Welcome to the Rho Parabix Repository
Working on csv2json Enhancement.
Contents
User Stories
-
As a data engineer I want to be able to specify which delimiters to use when coding, so that I can save data in different formats
-
As a CS student I have no time to study or do work so I need this program to help me finish my assignments quicker.
-
As a data engineer I want to make regex requirements for the inputs, so that I don’t have to waste precious time hunting down typos.
-
As a data engineer I deal with a lot of different types of data types, like integers, floats, and booleans. It would be very convenient if the input data was automatically formatted to their respective data types in the JSON file.
-
As a novice in CS I might forget to name a header field in my data set, I’d like the option to catch any simple errors and to fix them.
-
As a data analyst I want to be able to format my output data in specific ways so that it’s easier to read and analyze.
-
As a data analyst, I would like a quick way to replace a data value that I entered multiple times with another value.
TDD Examples
Scenario 1
Users can use semicolons to denote separate objects.

====

[What the exercise asks] Extract the passage of the csv2json user stories starting at "Welcome to the" and ending at "my assignments quicker.", copying it word for word.

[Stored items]

====

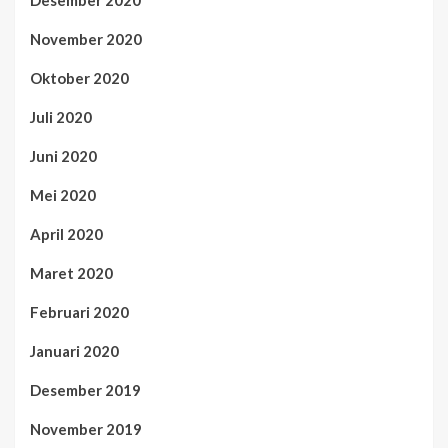
Desember 2020
November 2020
Oktober 2020
Juli 2020
Juni 2020
Mei 2020
April 2020
Maret 2020
Februari 2020
Januari 2020
Desember 2019
November 2019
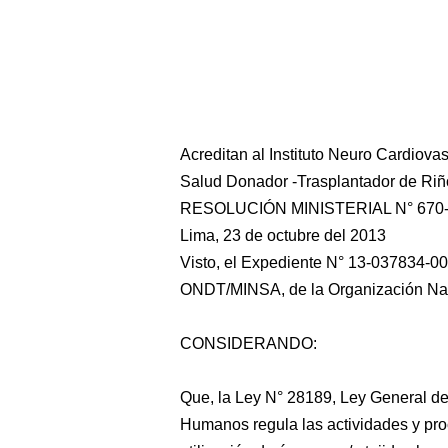
Acreditan al Instituto Neuro Cardiova
Salud Donador -Trasplantador de Ri
RESOLUCIÓN MINISTERIAL N° 670
Lima, 23 de octubre del 2013
Visto, el Expediente N° 13-037834-00
ONDT/MINSA, de la Organización Nac
CONSIDERANDO:
Que, la Ley N° 28189, Ley General de
Humanos regula las actividades y pro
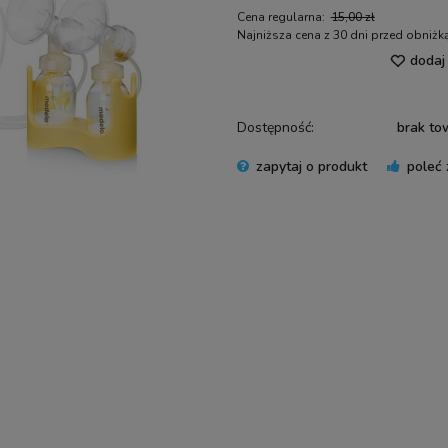
Cena regularna:
15,00 zł
Najniższa cena z 30 dni przed obniżk
dodaj
Jeżeli produkt jest sprzedawany kr
30 dni, wyświetlana jest najniższ
momentu, kiedy produkt pojawił s
Dostępność:
brak to
sprzedaży.
zapytaj o produkt
poleć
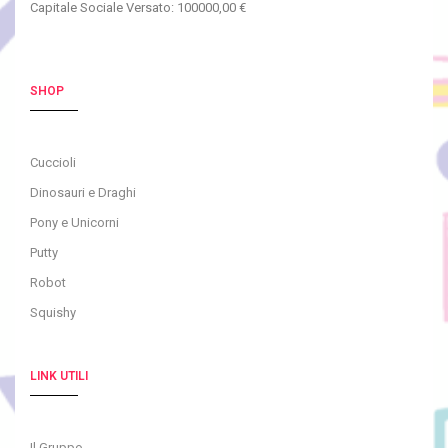
Capitale Sociale Versato: 100000,00 €
SHOP
Cuccioli
Dinosauri e Draghi
Pony e Unicorni
Putty
Robot
Squishy
LINK UTILI
Il Gruppo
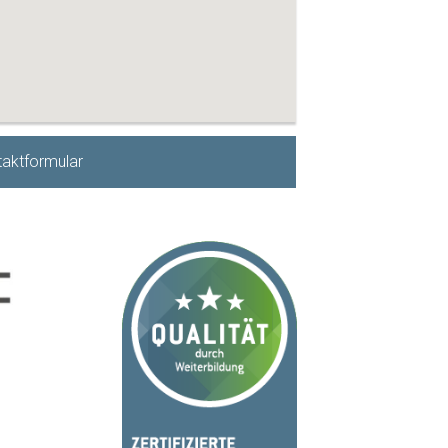
aktformular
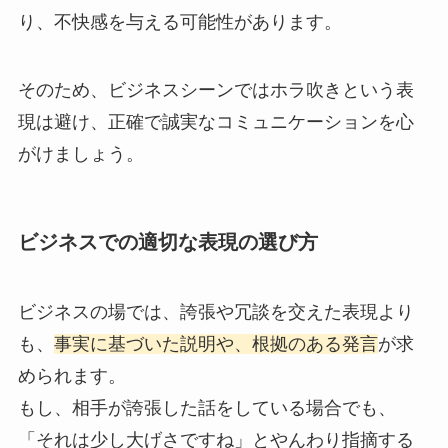
り、不快感を与える可能性があります。
そのため、ビジネスシーンではホラ吹きという表
現は避け、正確で誠実なコミュニケーションを心
がけましょう。
ビジネスでの適切な表現の選び方
ビジネスの場では、誇張や冗談を交えた表現より
も、
事実に基づいた説明や、根拠のある発言
が求
められます。
もし、相手が誇張した話をしている場合でも、
「それは少し大げさですね」とやんわり指摘する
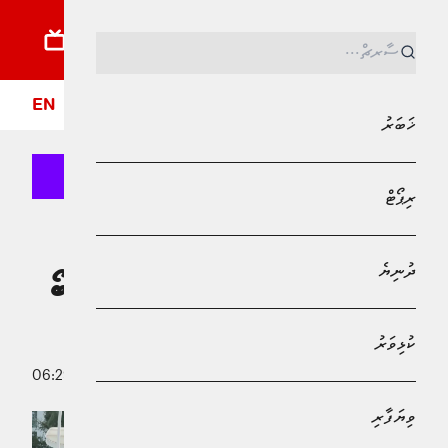
ޚަބަރު
ރިޕޯޓު
ދުނިޔެ
ކުޅިވަރު
ވިޔަފާރި
ލައިފްސްޓައިލް
ދީން
ފޮ
EN
ޚަބަރު
ރިޕޯޓް
MPL - Addu Regional Free Zone
ޚަބަރު
ދުނިޔެ
އުރީދޫ ފަންރަންގައި ބައިވެރިވެގެން ކޮލޮމްބޯ
އަށް ދެ ކޮޅު ޓިކެޓް
ކުޅިވަރު
20 ޑިސެމްބަރު 2024 - 06:29
ސުދާ ލަތީފް
ވިޔަފާރި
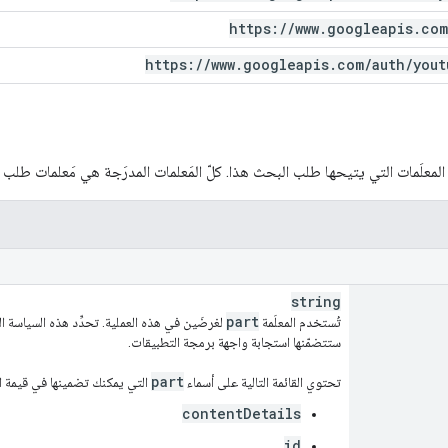
https:
/
/
www
.
googleapis
.
com
https:
/
/
www
.
googleapis
.
com
/
auth
/
yout
المعلَمات التي يتيحها طلب البحث هذا. كلّ المَعلمات المدرَجة هي مَعلمات طلب
string
part
تُستخدم المعلَمة
لغرضَين في هذه العملية. تحدِّد هذه السياسة ال
ستتضمّنها استجابة واجهة برمجة التطبيقات.
part
تحتوي القائمة التالية على أسماء
التي يمكنك تضمينها في قيمة الم
contentDetails
id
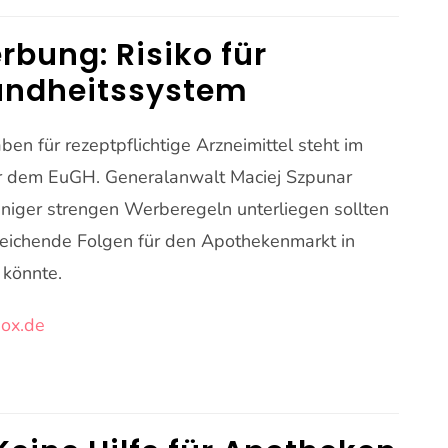
rbung: Risiko für
undheitssystem
n für rezeptpflichtige Arzneimittel steht im
r dem EuGH. Generalanwalt Maciej Szpunar
niger strengen Werberegeln unterliegen sollten
reichende Folgen für den Apothekenmarkt in
könnte.
ox.de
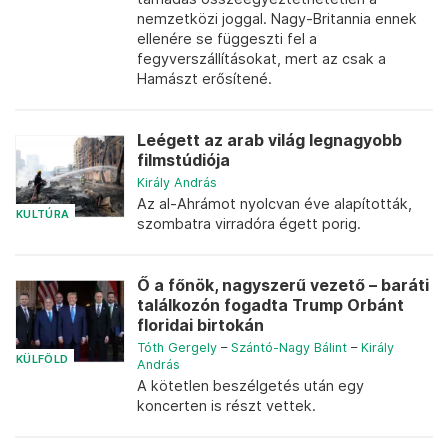
nemzetközi joggal. Nagy-Britannia ennek
ellenére se függeszti fel a
fegyverszállításokat, mert az csak a
Hamászt erősítené.
Leégett az arab világ legnagyobb
filmstúdiója
Király András
Az al-Ahrámot nyolcvan éve alapították,
KULTÚRA
szombatra virradóra égett porig.
Ő a főnök, nagyszerű vezető – baráti
találkozón fogadta Trump Orbánt
floridai birtokán
Tóth Gergely
–
Szántó-Nagy Bálint
–
Király
KÜLFÖLD
András
A kötetlen beszélgetés után egy
koncerten is részt vettek.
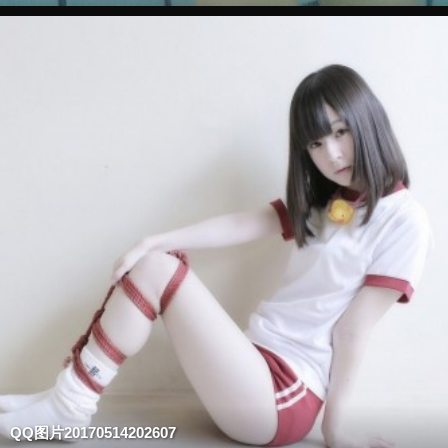
QQ图片20170514202607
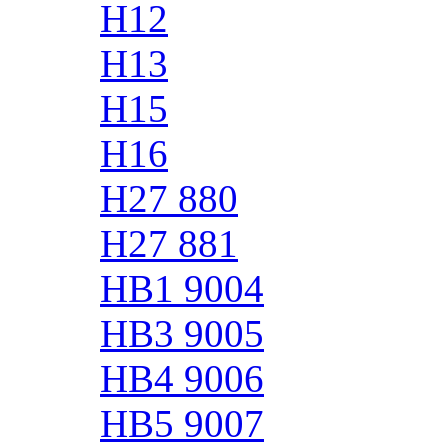
H12
H13
H15
H16
H27 880
H27 881
HB1 9004
HB3 9005
HB4 9006
HB5 9007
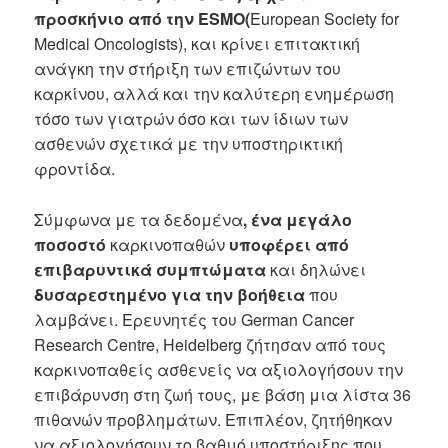
προσκήνιο από την ESMO(
European Society for
Medical Oncologists), και κρίνει επιτακτική
ανάγκη την στήριξη των επιζώντων του
καρκίνου, αλλά και την καλύτερη ενημέρωση
τόσο των γιατρών όσο και των ίδιων των
ασθενών σχετικά με την υποστηρικτική
φροντίδα.
Σύμφωνα με τα δεδομένα
, ένα μεγάλο
ποσοστό
καρκινοπαθών
υποφέρει από
επιβαρυντικά συμπτώματα
και δηλώνει
δυσαρεστημένο για την βοήθεια
που
λαμβάνει. Ερευνητές του German Cancer
Research Centre, Heidelberg ζήτησαν από τους
καρκινοπαθείς ασθενείς να αξιολογήσουν την
επιβάρυνση στη ζωή τους, με βάση μια λίστα 36
πιθανών προβλημάτων. Επιπλέον, ζητήθηκαν
να αξιολογήσουν το βαθμό υποστήριξης που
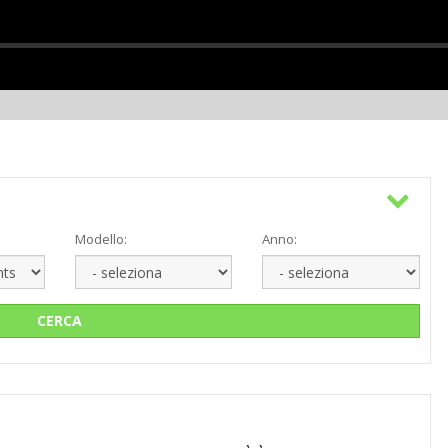
Modello:
Anno:
CERCA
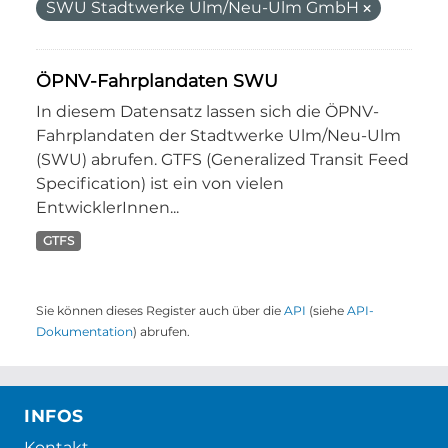
SWU Stadtwerke Ulm/Neu-Ulm GmbH
ÖPNV-Fahrplandaten SWU
In diesem Datensatz lassen sich die ÖPNV-
Fahrplandaten der Stadtwerke Ulm/Neu-Ulm
(SWU) abrufen. GTFS (Generalized Transit Feed
Specification) ist ein von vielen
EntwicklerInnen...
GTFS
Sie können dieses Register auch über die
API
(siehe
API-
Dokumentation
) abrufen.
INFOS
Kontakt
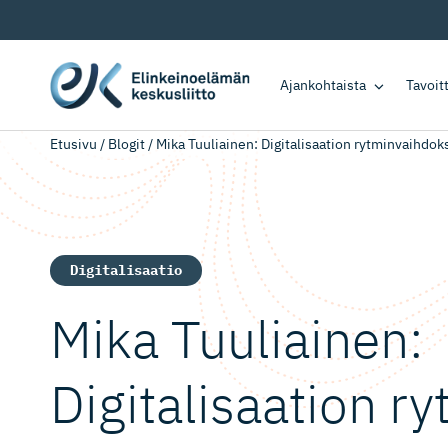
Ajankohtaista
Tavoi
Etusivu
/
Blogit
/
Mika Tuuliainen: Digitalisaation rytminvaihd
Digitalisaatio
Mika Tuuliainen:
Digitalisaation r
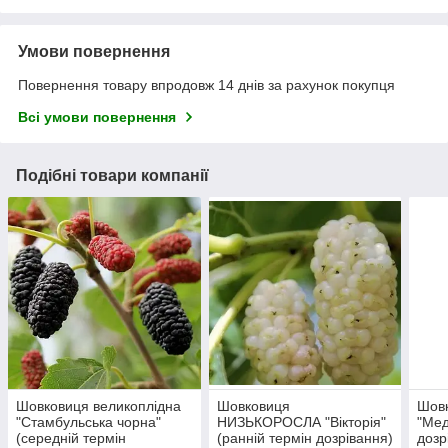
Умови повернення
Повернення товару впродовж 14 днів за рахунок покупця
Всі умови повернення
Подібні товари компанії
Шовковиця великоплідна
Шовковиця
Шовк
"Стамбульська чорна"
НИЗЬКОРОСЛА "Вікторія"
"Мед
(середній термін
(ранній термін дозрівання)
дозр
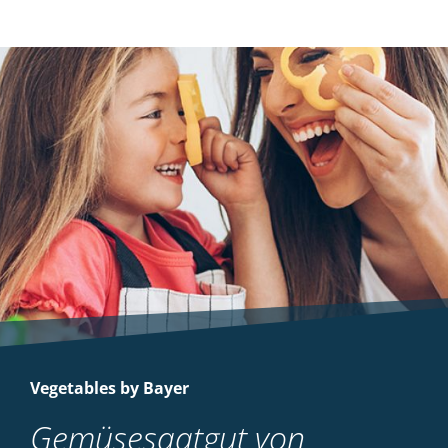
Vegetables by Bayer
Gemüsesaatgut von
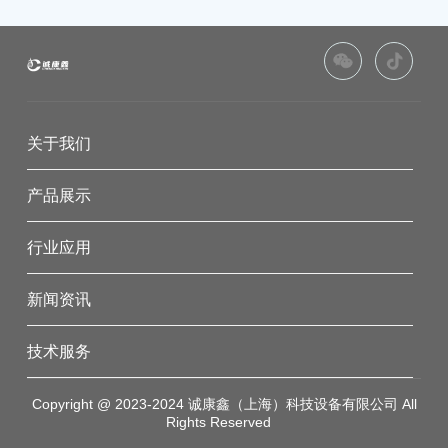
关于我们
产品展示
行业应用
新闻资讯
技术服务
Copyright @ 2023-2024 诚康鑫（上海）科技设备有限公司 All
Rights Reserved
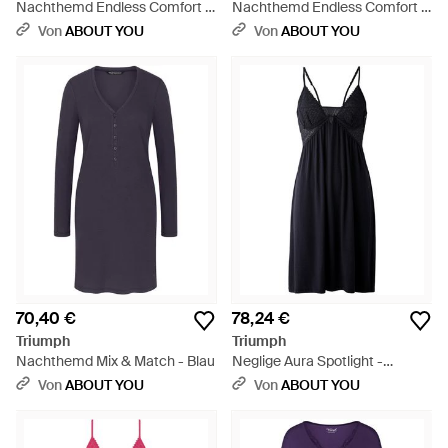
Nachthemd Endless Comfort -
Nachthemd Endless Comfort -
Blau
Grau
Von
ABOUT YOU
Von
ABOUT YOU
70,40 €
78,24 €
Triumph
Triumph
Nachthemd Mix & Match - Blau
Neglige Aura Spotlight -
Schwarz
Von
ABOUT YOU
Von
ABOUT YOU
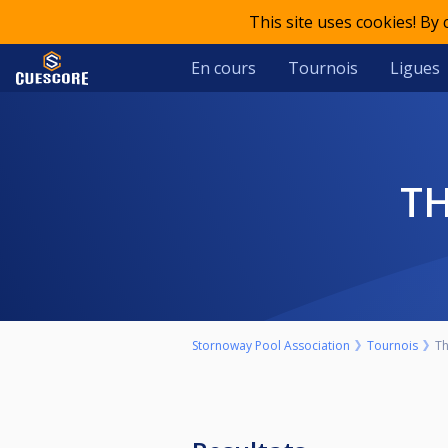
This site uses cookies! By
En cours
Tournois
Ligues
T
Stornoway Pool Association
Tournois
Th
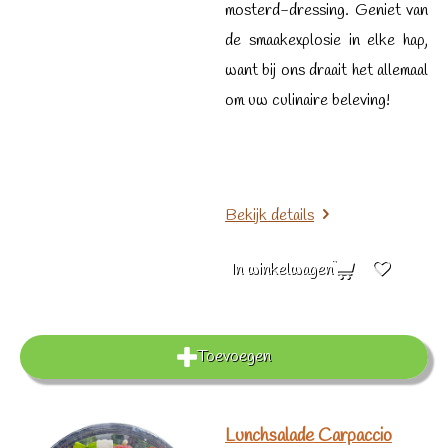
mosterd-dressing. Geniet van
de smaakexplosie in elke hap,
want bij ons draait het allemaal
om uw culinaire beleving!
Bekijk details
In winkelwagen
Toevoegen
Lunchsalade Carpaccio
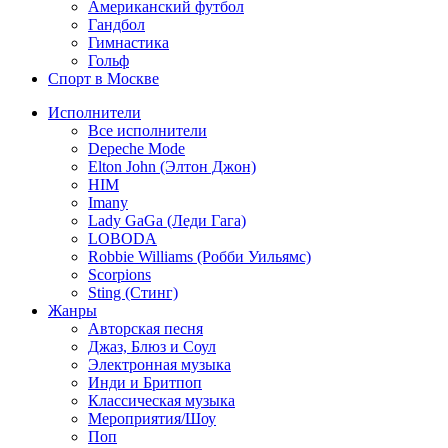
Американский футбол
Гандбол
Гимнастика
Гольф
Спорт в Москве
Исполнители
Все исполнители
Depeche Mode
Elton John (Элтон Джон)
HIM
Imany
Lady GaGa (Леди Гага)
LOBODA
Robbie Williams (Робби Уильямс)
Scorpions
Sting (Стинг)
Жанры
Авторская песня
Джаз, Блюз и Соул
Электронная музыка
Инди и Бритпоп
Классическая музыка
Мероприятия/Шоу
Поп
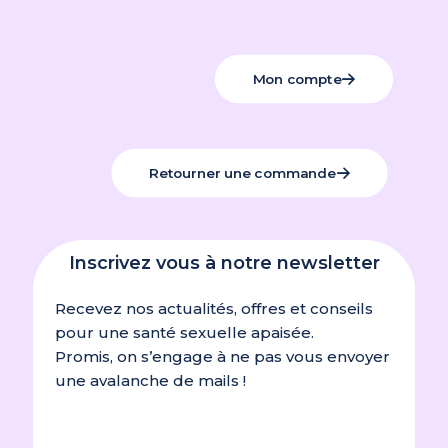
Mon compte
Retourner une commande
Inscrivez vous à notre newsletter
Recevez nos actualités, offres et conseils
pour une santé sexuelle apaisée.
Promis, on s’engage à ne pas vous envoyer
une avalanche de mails !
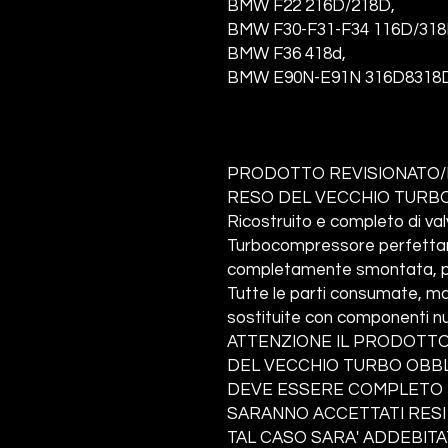
BMW F22 216D/218D,
BMW F30-F31-F34 116D/31
BMW F36 418d,
BMW E90N-E91N 316D8318D
PRODOTTO REVISIONATO/
RESO DEL VECCHIO TURBO
Ricostruito e completo di va
Turbocompressore perfettame
completamente smontata, pul
Tutte le parti consumate, ma
sostituite con componenti nu
ATTENZIONE IL PRODOTTO
DEL VECCHIO TURBO OBBLI
DEVE ESSERE COMPLETO I
SARANNO ACCETTATI RESI
TAL CASO SARA' ADDEBITA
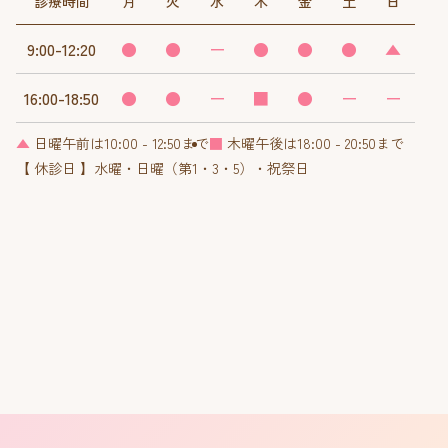
診療時間
月
火
水
木
金
土
日
9:00-12:20
●
●
ー
●
●
●
▲
16:00-18:50
●
●
ー
■
●
ー
ー
▲
日曜午前は10:00 - 12:50まで
■
木曜午後は18:00 - 20:50まで
【 休診日 】水曜・日曜（第1・3・5）・祝祭日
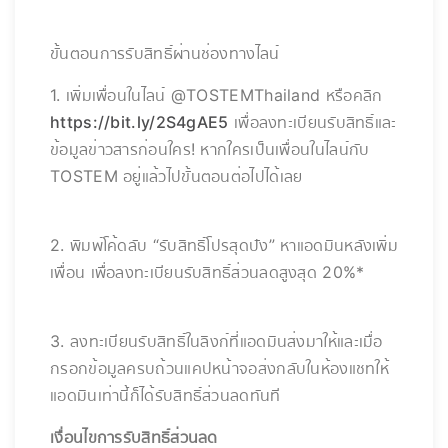
ขั้นตอนการรับสิทธิ์ผ่านช่องทางไลน์
1. เพิ่มเพื่อนในไลน์ @TOSTEMThailand หรือคลิก
https://bit.ly/2S4gAE5
เพื่อลงทะเบียนรับสิทธิ์และ
ข้อมูลข่าวสารก่อนใคร! หากใครเป็นเพื่อนในไลน์กับ
TOSTEM อยู่แล้วไปขั้นตอนต่อไปได้เลย
2. พิมพ์โค้ดลับ “รับสิทธิ์โปรสุดปัง” หาแอดมินหลังเพิ่ม
เพื่อน เพื่อลงทะเบียนรับสิทธิ์ส่วนลดสูงสุด 20%*
3. ลงทะเบียนรับสิทธิ์ในลิงก์ที่แอดมินส่งมาให้และเมื่อ
กรอกข้อมูลครบถ้วนแคปหน้าจอส่งกลับในห้องแชทให้
แอดมินเท่านี้ก็ได้รับสิทธิ์ส่วนลดทันที
เงื่อนไขการรับสิทธิ์ส่วนลด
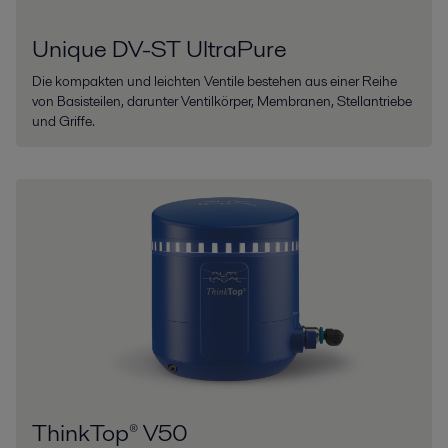
Unique DV-ST UltraPure
Die kompakten und leichten Ventile bestehen aus einer Reihe
von Basisteilen, darunter Ventilkörper, Membranen, Stellantriebe
und Griffe.
ThinkTop® V50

====

[Task solution]
Welcome to the Rho Parabix Repository
Working on csv2json Enhancement.
Contents
User Stories
-
As a data engineer I want to be able to specify which delimiters to use when coding, so that I can save data in different formats
-
As a CS student I have no time to study or do work so I need this program to help me finish my assignments quicker.